In fact, I’ll even stay!

All: Good!

Spalding: But I must be going.

Sings About Not Remembering

My brother Jack just emailed me this:

A Native American elder was asked to sing the old hunting songs for a documentary. But he doesn’t remember the words and instead sings about not remembering the words and about being filmed.

He says he got it from an LA Times about ten years ago. I couldn’t find any references to this online, but it might be a Laurie Anderson story. Sounds like one.

Anyway, I like it a lot. Seems to capture quite well our media mad culture. And even though I can’t remember the source, I’ll sing about it.

Croatian Advertising Leaflet

A funny bit from a Croatian tourist leaflet in a Jon Carroll column from 1999:

IN OTHER NEWS: Reader Bill Coffin shared with me a lovely advertising leaflet from Croatia. It began with a quote from Alain Dover, a person known neither to Coffin nor me:

“During the day, into an incomparable marine scenery, which is a live and genuine ‘pastime’. When the stars come closer by, a sweet fragrance is gently touched by the saltish of the surrounding seawaters: ‘lovers do vibrate’ while the mermaids lull a song into this marvelous ancient sea.”

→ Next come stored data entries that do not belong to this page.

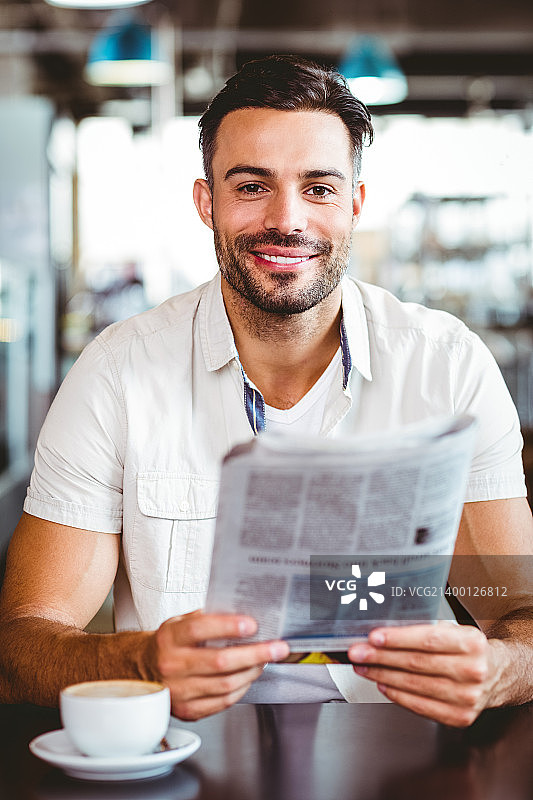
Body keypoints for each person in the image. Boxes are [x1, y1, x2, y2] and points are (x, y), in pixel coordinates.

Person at [1, 55, 532, 727]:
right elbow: (20, 645)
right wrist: (140, 665)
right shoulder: (116, 375)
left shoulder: (447, 366)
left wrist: (499, 670)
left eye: (318, 188)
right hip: (185, 756)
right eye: (252, 186)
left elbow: (520, 615)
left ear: (354, 205)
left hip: (395, 757)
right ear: (206, 202)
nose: (287, 219)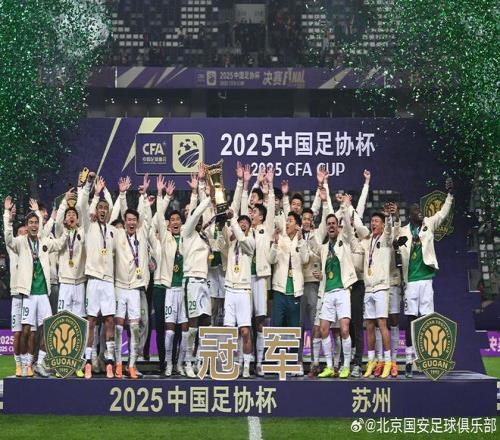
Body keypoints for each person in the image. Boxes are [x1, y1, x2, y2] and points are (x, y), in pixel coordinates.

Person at [4, 197, 68, 377]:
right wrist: (7, 215)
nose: (33, 225)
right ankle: (26, 364)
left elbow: (60, 243)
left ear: (39, 225)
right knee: (27, 332)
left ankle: (40, 363)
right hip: (29, 294)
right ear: (27, 225)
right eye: (30, 223)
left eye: (36, 222)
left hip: (43, 294)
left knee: (48, 329)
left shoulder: (44, 242)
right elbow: (8, 239)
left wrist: (67, 230)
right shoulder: (20, 242)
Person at [398, 178, 454, 378]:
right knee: (411, 318)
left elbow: (443, 213)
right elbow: (393, 243)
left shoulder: (428, 224)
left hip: (426, 278)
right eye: (416, 210)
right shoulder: (403, 231)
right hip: (411, 281)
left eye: (420, 209)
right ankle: (409, 360)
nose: (420, 211)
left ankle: (426, 358)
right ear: (410, 215)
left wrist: (450, 195)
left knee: (427, 318)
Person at [82, 175, 123, 378]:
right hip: (93, 280)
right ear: (96, 210)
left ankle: (109, 361)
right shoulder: (89, 226)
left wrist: (114, 194)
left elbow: (117, 209)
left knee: (109, 321)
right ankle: (88, 361)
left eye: (106, 208)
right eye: (100, 208)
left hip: (108, 281)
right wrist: (94, 192)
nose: (103, 210)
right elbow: (83, 205)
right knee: (91, 321)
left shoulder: (114, 231)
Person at [113, 175, 153, 379]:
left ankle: (132, 364)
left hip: (136, 287)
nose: (131, 222)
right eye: (128, 219)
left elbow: (146, 216)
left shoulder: (142, 234)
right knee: (119, 327)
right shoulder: (118, 235)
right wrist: (122, 195)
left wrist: (143, 196)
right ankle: (118, 364)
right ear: (124, 221)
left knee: (135, 328)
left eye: (134, 220)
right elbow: (122, 211)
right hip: (120, 286)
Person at [312, 203, 358, 379]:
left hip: (342, 291)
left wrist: (345, 207)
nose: (331, 226)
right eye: (328, 224)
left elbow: (348, 228)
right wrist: (320, 275)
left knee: (344, 330)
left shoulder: (344, 242)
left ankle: (345, 366)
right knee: (323, 329)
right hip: (328, 292)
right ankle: (330, 367)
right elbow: (313, 245)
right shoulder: (324, 248)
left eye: (334, 223)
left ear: (338, 227)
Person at [217, 212, 255, 378]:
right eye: (241, 222)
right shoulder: (231, 243)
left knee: (245, 331)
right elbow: (222, 237)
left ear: (249, 227)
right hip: (230, 290)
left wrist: (233, 219)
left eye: (246, 223)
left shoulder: (250, 242)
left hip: (243, 291)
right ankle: (231, 365)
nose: (243, 224)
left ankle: (246, 366)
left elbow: (240, 237)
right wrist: (222, 222)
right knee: (229, 332)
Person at [3, 202, 28, 377]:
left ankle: (28, 362)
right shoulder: (12, 249)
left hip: (29, 294)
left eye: (25, 233)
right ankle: (18, 363)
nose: (23, 236)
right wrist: (8, 216)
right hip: (16, 294)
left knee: (28, 332)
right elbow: (7, 235)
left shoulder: (31, 250)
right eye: (20, 233)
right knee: (17, 332)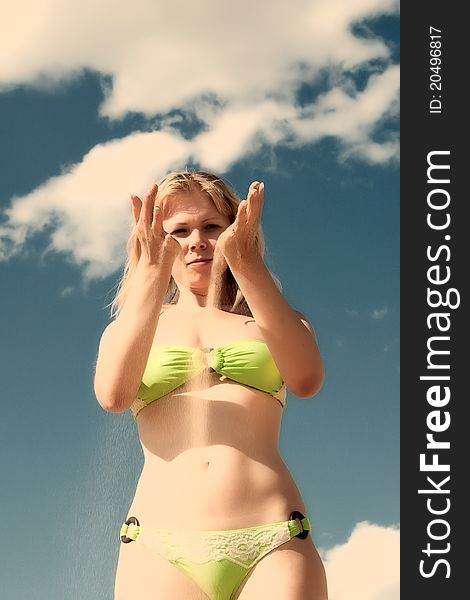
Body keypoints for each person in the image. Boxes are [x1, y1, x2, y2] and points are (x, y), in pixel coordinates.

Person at [94, 171, 328, 599]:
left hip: (272, 538)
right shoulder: (130, 329)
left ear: (236, 230)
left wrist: (247, 263)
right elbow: (114, 395)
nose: (196, 240)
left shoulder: (268, 321)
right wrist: (150, 273)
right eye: (178, 231)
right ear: (154, 239)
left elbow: (307, 379)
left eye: (211, 227)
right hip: (158, 544)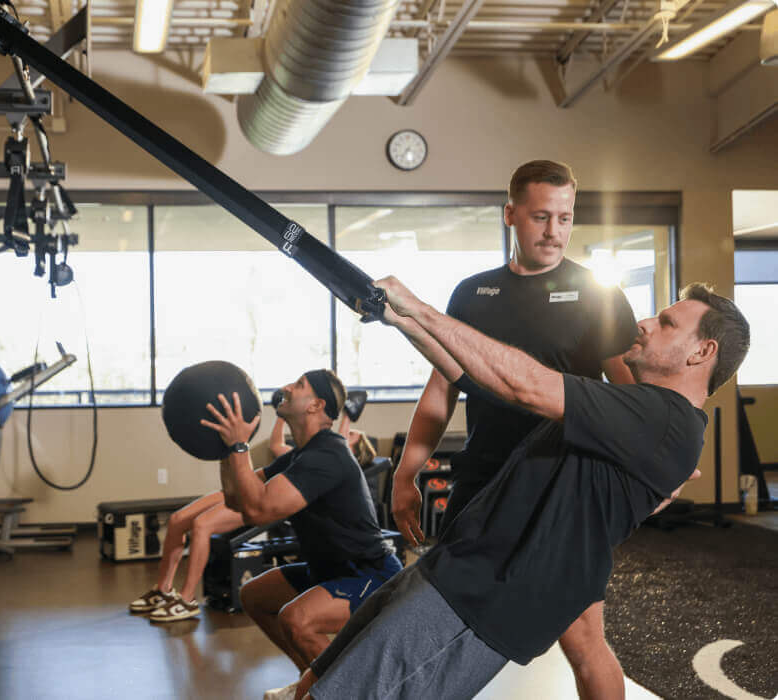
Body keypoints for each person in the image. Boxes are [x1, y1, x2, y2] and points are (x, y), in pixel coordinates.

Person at [296, 280, 749, 700]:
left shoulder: (665, 419)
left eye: (667, 322)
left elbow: (526, 383)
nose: (645, 323)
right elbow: (475, 376)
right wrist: (402, 320)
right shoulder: (639, 410)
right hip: (456, 567)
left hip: (483, 599)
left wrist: (418, 307)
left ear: (702, 352)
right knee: (315, 684)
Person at [391, 160, 639, 698]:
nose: (554, 231)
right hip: (482, 484)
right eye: (540, 217)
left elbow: (629, 400)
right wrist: (405, 472)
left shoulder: (597, 295)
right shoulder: (471, 294)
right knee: (441, 626)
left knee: (583, 639)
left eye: (565, 218)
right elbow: (441, 390)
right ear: (510, 215)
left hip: (562, 491)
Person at [201, 369, 403, 700]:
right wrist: (228, 450)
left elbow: (259, 511)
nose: (286, 388)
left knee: (297, 619)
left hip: (371, 576)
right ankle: (309, 680)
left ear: (315, 405)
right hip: (329, 570)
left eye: (298, 385)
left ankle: (344, 692)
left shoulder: (328, 455)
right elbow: (237, 498)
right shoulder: (302, 456)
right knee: (255, 596)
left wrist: (239, 444)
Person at [127, 491, 243, 622]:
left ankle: (187, 600)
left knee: (201, 525)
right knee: (176, 519)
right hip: (247, 486)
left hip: (262, 497)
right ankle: (163, 590)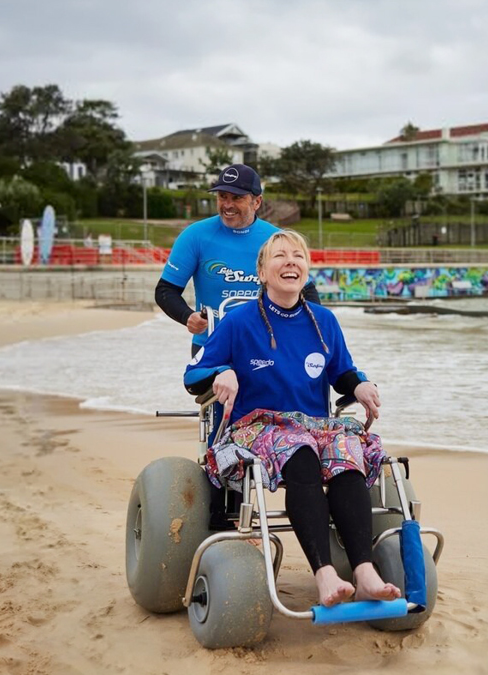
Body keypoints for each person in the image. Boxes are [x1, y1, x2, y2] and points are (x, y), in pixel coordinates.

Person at [182, 230, 399, 608]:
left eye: (298, 256)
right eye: (280, 256)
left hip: (316, 426)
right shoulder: (238, 321)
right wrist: (221, 372)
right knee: (301, 456)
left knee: (349, 460)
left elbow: (342, 370)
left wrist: (360, 385)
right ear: (262, 273)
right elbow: (192, 376)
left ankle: (364, 571)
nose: (290, 262)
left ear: (307, 271)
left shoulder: (323, 321)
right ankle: (325, 575)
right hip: (257, 426)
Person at [155, 163, 319, 357]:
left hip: (268, 348)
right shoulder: (195, 236)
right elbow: (166, 290)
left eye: (237, 198)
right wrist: (187, 315)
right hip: (212, 346)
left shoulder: (276, 239)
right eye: (222, 196)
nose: (227, 205)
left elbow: (307, 292)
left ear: (257, 202)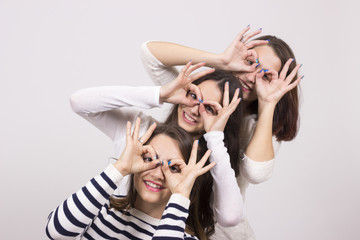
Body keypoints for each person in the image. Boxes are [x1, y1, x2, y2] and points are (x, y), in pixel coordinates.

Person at [140, 26, 303, 239]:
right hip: (163, 223)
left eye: (265, 75)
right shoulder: (194, 96)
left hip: (217, 232)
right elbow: (150, 54)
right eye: (251, 62)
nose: (252, 77)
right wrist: (221, 60)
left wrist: (268, 102)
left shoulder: (257, 126)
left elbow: (256, 172)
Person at [69, 62, 244, 233]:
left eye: (210, 109)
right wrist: (161, 94)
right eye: (193, 96)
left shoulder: (210, 163)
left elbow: (230, 217)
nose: (195, 109)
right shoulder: (143, 131)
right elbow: (78, 101)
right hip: (112, 229)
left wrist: (215, 135)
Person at [46, 120, 216, 240]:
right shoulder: (100, 208)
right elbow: (57, 232)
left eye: (173, 168)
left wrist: (180, 194)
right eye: (149, 159)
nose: (157, 174)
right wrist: (121, 168)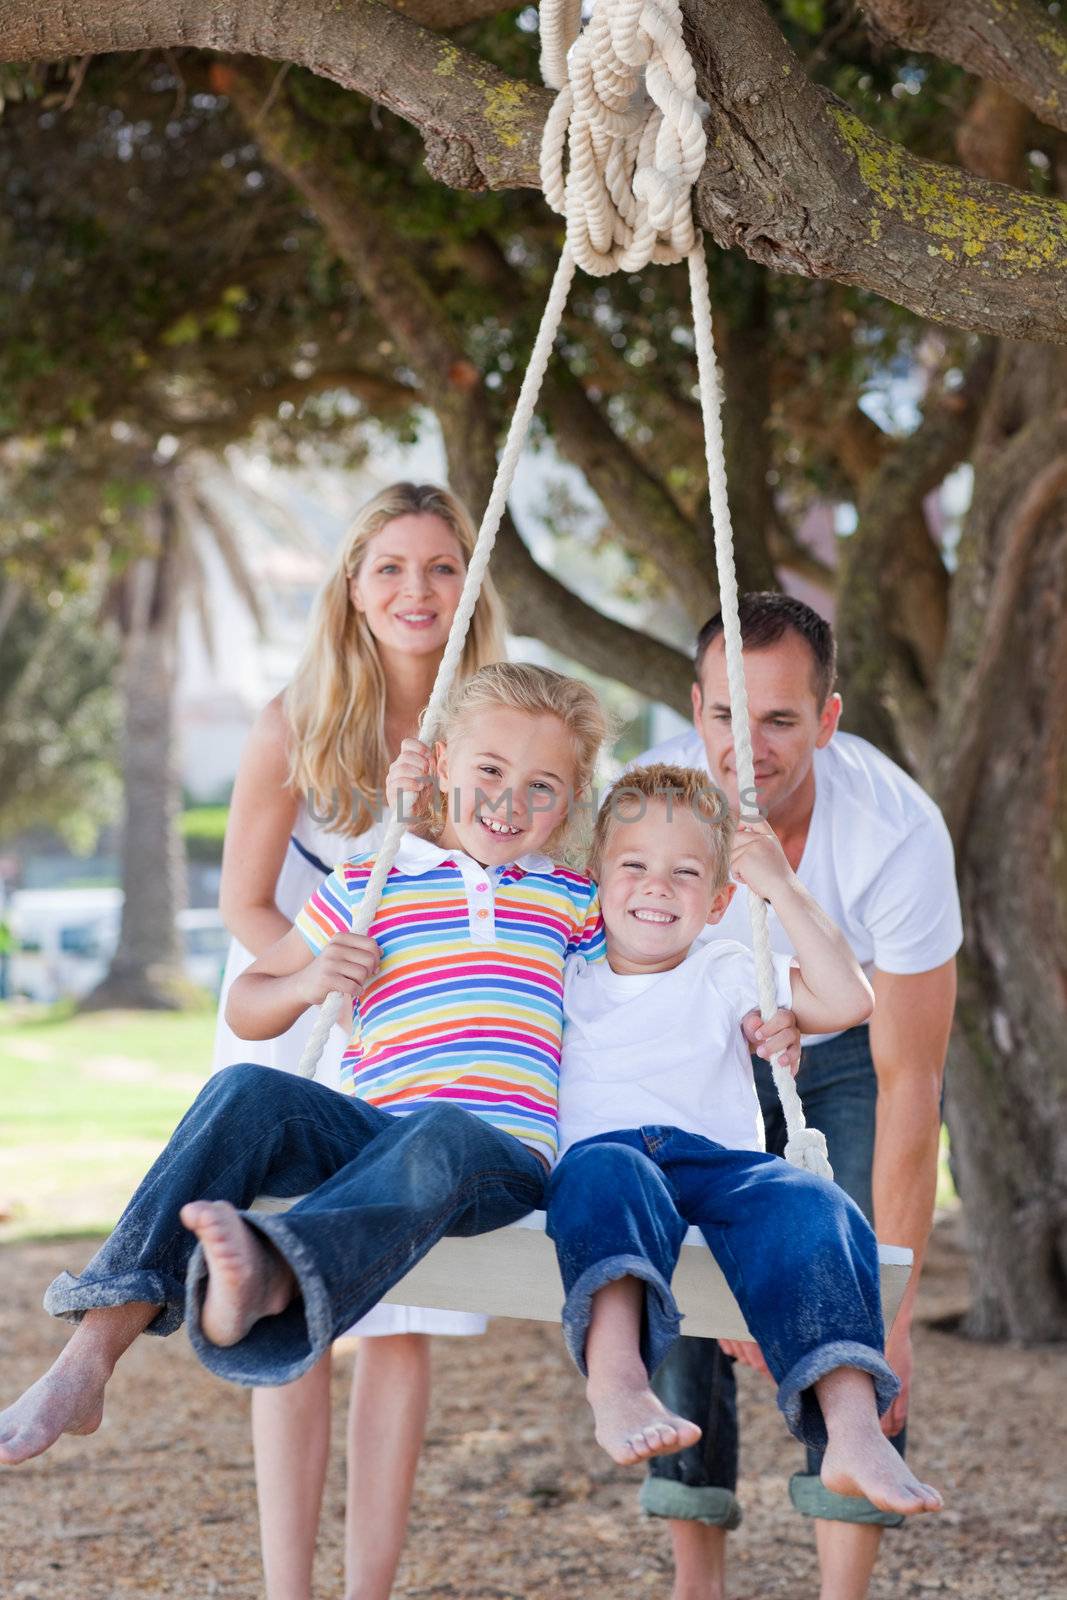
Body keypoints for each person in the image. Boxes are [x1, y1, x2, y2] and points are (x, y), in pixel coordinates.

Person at [0, 664, 606, 1470]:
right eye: (489, 770)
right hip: (374, 1133)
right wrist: (309, 980)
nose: (507, 801)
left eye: (542, 786)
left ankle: (276, 1269)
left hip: (495, 1156)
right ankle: (86, 1361)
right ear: (438, 765)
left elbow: (657, 983)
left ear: (570, 802)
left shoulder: (575, 898)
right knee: (247, 1090)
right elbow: (248, 1002)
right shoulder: (368, 881)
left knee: (437, 1128)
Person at [212, 481, 507, 1600]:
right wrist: (308, 970)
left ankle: (365, 1590)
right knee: (289, 1291)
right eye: (389, 566)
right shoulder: (295, 721)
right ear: (352, 583)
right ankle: (289, 1588)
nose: (415, 590)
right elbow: (245, 907)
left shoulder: (489, 728)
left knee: (397, 1316)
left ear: (469, 586)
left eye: (440, 567)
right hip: (299, 1015)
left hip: (427, 1026)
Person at [634, 595, 961, 1600]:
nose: (749, 746)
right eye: (728, 715)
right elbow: (631, 1029)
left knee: (852, 1314)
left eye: (780, 719)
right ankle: (698, 1582)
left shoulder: (895, 832)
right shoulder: (646, 814)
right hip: (707, 1062)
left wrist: (893, 1308)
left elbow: (910, 1081)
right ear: (697, 708)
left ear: (825, 718)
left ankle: (841, 1589)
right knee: (682, 1292)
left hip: (848, 1054)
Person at [547, 763, 942, 1521]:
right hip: (607, 1163)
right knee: (605, 1173)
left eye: (685, 872)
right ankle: (618, 1381)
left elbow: (847, 999)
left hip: (715, 1166)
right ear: (596, 878)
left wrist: (783, 889)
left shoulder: (728, 968)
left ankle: (852, 1429)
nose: (656, 887)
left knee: (807, 1200)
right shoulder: (561, 972)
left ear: (721, 898)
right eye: (633, 866)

Almost Prufrockian, isn’t it? But there’s more:

“As the Alain Dover’s rhyme says (the artists wanted to stop at the legendary ‘Capri’ restaurant). An ambiance genuine plus full of life. Among the joyful people’s whispers, large and equipped rooms, verandah by the sea within restaurant, fragrances and flavours made of an enchanting cuisine and pizzeria . . . (Not to be forgotten, prices are contained toward rigorous quality, thanks to a smart management) . . .

“At the evening, a slender smooth music discreetly is played when the moonlight beams out. Saturday night ‘dance.’ Trustfully recognized under every profile.”

Slender music! Fragrant stars! I’m so there.

One can only imagine the ambiance of the joyful people’s whispers at the Saturday night “dance.”